### What you need to do:
a) In the article about the for-profit college student, what program did Jaqueta Cherry first enroll in?
b) Carry on the article about the for-profit college student from its last sentence.
___ Given text ___
“I feel like I was set up to fail”: Inside a for-profit college nightmare

Adam Rust:

Jaqueta Cherry did not have a glittering GPA or a résumé loaded with internships and varsity letters. She dropped out of high school at age 17. But last fall, right after she received a general equivalency diploma, for-profit colleges and universities besieged her with offers of admission. Admissions officers told her that she could start right away. They said she could get a degree that would help her land a professional job working in computers. Hoping to escape from a future of dead-end jobs, she enrolled in a two-year associate’s program at Everest University Online.
But a year later, she has failed or dropped out of six courses at two different schools. She has never earned a single credit hour. Despite attending Everest University Online and then later the Art Institute of Pittsburgh Online, she still cannot find a “salary job.” But now she has thousands of dollars in outstanding federal student loans. And she’s not the only one.
___ Supplied records ___
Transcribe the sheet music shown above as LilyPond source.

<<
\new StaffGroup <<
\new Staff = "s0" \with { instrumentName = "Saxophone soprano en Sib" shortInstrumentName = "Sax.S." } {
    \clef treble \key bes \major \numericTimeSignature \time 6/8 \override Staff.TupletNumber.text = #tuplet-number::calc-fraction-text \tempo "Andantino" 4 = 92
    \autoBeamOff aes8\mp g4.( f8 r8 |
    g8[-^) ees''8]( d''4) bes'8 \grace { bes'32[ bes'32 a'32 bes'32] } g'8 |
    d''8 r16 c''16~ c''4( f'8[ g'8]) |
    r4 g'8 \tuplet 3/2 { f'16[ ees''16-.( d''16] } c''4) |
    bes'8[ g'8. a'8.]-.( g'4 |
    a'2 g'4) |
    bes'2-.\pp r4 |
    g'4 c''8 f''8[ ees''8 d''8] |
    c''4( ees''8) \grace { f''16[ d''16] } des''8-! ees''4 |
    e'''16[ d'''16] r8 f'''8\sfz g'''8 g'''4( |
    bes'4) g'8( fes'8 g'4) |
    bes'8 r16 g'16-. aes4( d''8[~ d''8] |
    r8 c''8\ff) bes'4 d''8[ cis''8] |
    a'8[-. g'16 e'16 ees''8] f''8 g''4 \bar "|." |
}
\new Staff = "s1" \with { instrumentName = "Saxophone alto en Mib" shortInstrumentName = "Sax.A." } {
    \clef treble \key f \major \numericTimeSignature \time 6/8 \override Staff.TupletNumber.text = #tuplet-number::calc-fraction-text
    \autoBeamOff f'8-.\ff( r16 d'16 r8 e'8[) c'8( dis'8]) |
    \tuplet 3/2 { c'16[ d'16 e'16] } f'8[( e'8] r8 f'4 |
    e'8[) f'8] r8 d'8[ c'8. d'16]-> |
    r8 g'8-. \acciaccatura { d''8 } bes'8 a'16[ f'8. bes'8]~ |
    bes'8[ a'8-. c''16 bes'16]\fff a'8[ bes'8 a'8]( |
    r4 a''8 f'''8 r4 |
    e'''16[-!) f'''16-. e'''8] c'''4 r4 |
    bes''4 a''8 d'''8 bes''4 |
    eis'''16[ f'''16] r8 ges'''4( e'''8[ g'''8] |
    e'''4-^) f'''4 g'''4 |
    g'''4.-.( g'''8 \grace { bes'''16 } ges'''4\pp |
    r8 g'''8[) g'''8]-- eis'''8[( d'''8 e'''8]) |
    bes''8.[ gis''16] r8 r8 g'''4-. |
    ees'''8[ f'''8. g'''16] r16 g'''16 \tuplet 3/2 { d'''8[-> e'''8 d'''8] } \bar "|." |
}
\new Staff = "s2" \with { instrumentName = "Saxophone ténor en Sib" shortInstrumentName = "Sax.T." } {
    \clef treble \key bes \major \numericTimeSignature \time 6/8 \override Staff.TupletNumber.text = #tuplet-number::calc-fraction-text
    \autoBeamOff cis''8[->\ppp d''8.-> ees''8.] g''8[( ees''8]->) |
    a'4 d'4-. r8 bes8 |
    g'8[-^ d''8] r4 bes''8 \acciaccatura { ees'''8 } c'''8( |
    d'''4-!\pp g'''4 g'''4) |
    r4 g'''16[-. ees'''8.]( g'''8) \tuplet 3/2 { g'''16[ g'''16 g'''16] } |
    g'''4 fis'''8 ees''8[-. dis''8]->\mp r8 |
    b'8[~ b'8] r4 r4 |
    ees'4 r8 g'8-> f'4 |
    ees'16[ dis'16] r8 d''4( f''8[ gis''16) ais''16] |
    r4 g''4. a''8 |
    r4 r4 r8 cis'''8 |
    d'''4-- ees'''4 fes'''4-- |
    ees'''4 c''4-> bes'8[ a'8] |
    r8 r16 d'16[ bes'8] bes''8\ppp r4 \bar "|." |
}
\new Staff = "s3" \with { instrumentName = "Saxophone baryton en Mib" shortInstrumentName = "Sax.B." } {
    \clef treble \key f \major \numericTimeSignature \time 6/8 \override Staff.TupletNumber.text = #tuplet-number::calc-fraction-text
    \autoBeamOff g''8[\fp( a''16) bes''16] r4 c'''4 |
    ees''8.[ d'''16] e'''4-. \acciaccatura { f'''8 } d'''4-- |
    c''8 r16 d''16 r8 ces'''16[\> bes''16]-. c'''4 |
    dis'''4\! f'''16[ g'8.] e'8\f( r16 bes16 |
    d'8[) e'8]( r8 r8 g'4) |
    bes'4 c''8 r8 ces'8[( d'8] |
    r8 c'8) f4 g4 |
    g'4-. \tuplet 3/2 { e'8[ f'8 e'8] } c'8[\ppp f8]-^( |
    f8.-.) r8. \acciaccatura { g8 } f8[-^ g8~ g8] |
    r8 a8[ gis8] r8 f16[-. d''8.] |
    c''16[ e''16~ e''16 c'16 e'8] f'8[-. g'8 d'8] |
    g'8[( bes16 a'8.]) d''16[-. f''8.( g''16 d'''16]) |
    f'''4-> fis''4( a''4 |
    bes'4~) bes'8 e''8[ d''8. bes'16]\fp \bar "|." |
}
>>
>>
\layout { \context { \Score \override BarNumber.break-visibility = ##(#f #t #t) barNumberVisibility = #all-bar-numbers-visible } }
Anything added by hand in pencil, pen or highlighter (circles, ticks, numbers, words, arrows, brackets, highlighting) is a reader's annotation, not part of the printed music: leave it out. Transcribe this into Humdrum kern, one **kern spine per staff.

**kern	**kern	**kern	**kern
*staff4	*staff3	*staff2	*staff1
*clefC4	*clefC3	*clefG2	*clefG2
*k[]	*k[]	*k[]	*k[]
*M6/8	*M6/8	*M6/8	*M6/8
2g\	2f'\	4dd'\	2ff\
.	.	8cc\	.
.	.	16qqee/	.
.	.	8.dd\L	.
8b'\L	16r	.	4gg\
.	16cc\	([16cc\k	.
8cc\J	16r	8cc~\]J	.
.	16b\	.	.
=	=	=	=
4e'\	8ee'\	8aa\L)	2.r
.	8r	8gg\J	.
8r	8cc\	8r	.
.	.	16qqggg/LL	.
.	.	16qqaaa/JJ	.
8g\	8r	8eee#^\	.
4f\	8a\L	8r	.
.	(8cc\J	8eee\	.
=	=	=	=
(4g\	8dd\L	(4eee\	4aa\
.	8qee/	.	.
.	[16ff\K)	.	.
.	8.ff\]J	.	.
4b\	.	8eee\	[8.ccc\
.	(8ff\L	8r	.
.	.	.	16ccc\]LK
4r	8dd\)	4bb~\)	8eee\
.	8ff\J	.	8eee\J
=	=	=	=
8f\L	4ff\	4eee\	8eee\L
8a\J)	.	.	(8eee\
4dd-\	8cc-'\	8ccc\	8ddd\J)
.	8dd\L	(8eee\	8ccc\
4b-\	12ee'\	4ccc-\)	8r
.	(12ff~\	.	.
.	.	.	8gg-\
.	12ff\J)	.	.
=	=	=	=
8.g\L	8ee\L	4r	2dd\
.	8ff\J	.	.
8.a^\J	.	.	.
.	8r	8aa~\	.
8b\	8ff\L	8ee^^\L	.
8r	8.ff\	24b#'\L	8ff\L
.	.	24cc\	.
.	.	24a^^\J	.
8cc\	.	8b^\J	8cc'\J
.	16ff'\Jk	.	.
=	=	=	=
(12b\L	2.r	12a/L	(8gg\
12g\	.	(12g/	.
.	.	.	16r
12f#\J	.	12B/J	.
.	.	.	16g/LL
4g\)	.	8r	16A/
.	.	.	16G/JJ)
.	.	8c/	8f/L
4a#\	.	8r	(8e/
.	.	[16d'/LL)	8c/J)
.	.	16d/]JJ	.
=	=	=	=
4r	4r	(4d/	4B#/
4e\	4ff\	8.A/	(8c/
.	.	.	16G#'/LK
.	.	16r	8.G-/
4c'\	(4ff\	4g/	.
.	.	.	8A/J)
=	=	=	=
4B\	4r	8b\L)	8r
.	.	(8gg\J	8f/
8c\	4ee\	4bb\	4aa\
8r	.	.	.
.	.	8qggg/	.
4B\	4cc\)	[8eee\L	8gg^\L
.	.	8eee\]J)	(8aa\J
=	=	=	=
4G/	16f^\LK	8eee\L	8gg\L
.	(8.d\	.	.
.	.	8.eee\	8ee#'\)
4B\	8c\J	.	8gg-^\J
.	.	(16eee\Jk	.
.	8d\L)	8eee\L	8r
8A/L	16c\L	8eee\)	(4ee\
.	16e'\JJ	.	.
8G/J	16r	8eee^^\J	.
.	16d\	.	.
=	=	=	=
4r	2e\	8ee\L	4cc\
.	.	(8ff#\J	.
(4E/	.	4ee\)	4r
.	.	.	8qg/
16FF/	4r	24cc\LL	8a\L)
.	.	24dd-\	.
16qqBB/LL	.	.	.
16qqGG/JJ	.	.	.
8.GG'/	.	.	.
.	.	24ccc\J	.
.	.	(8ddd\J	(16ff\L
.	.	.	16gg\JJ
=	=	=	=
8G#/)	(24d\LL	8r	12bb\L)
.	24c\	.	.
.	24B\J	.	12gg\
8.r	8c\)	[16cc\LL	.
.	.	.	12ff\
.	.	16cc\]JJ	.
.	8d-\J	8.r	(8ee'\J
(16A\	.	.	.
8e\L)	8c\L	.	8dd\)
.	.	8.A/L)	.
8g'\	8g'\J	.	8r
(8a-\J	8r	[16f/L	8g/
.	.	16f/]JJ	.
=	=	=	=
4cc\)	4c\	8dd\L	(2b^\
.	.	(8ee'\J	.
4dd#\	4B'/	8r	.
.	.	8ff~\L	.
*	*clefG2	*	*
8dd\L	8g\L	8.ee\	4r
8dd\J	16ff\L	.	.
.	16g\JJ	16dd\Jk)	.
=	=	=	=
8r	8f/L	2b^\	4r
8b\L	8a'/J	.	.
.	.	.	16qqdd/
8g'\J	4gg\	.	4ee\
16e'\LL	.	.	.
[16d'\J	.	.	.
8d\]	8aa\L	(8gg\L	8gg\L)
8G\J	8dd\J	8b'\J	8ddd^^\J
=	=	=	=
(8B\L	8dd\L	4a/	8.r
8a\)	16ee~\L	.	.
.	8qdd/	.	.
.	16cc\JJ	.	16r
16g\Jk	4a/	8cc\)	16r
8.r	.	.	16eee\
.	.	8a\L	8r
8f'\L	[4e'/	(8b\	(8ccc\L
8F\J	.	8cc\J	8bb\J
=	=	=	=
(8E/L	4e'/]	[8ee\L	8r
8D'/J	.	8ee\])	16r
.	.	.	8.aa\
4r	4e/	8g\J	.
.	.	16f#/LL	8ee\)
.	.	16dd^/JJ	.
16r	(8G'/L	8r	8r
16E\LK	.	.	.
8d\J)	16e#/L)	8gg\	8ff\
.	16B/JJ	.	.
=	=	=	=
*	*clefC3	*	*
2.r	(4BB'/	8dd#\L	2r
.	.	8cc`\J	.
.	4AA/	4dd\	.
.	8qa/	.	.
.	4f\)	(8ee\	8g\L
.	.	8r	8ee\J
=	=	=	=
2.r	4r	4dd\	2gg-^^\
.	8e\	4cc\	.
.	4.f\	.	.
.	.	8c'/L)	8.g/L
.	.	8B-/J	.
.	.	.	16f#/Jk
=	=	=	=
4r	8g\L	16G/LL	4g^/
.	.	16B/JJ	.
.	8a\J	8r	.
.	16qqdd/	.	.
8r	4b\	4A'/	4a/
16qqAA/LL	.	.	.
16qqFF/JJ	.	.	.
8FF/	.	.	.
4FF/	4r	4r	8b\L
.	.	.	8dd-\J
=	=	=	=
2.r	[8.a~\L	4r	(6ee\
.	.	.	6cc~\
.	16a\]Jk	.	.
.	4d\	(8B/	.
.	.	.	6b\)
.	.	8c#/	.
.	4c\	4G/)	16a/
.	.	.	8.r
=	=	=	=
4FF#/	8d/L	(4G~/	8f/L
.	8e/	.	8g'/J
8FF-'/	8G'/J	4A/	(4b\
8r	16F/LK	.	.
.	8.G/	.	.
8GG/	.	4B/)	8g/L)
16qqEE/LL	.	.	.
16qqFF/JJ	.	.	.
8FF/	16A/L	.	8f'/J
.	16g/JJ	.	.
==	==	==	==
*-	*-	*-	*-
___
### Set of answers:
a) A two-year associate's program at Everest University Online.

b)
Jaqueta embarked on her college career after seeing Everest’s advertisements on television and on the Internet. This was not an accident, though, because the schools had discovered her first.
Like many others, Jaqueta had an important asset: She was eligible for a federal student loan. It is impossible to talk about for-profit education without mentioning how the availability of federal loans affects the process.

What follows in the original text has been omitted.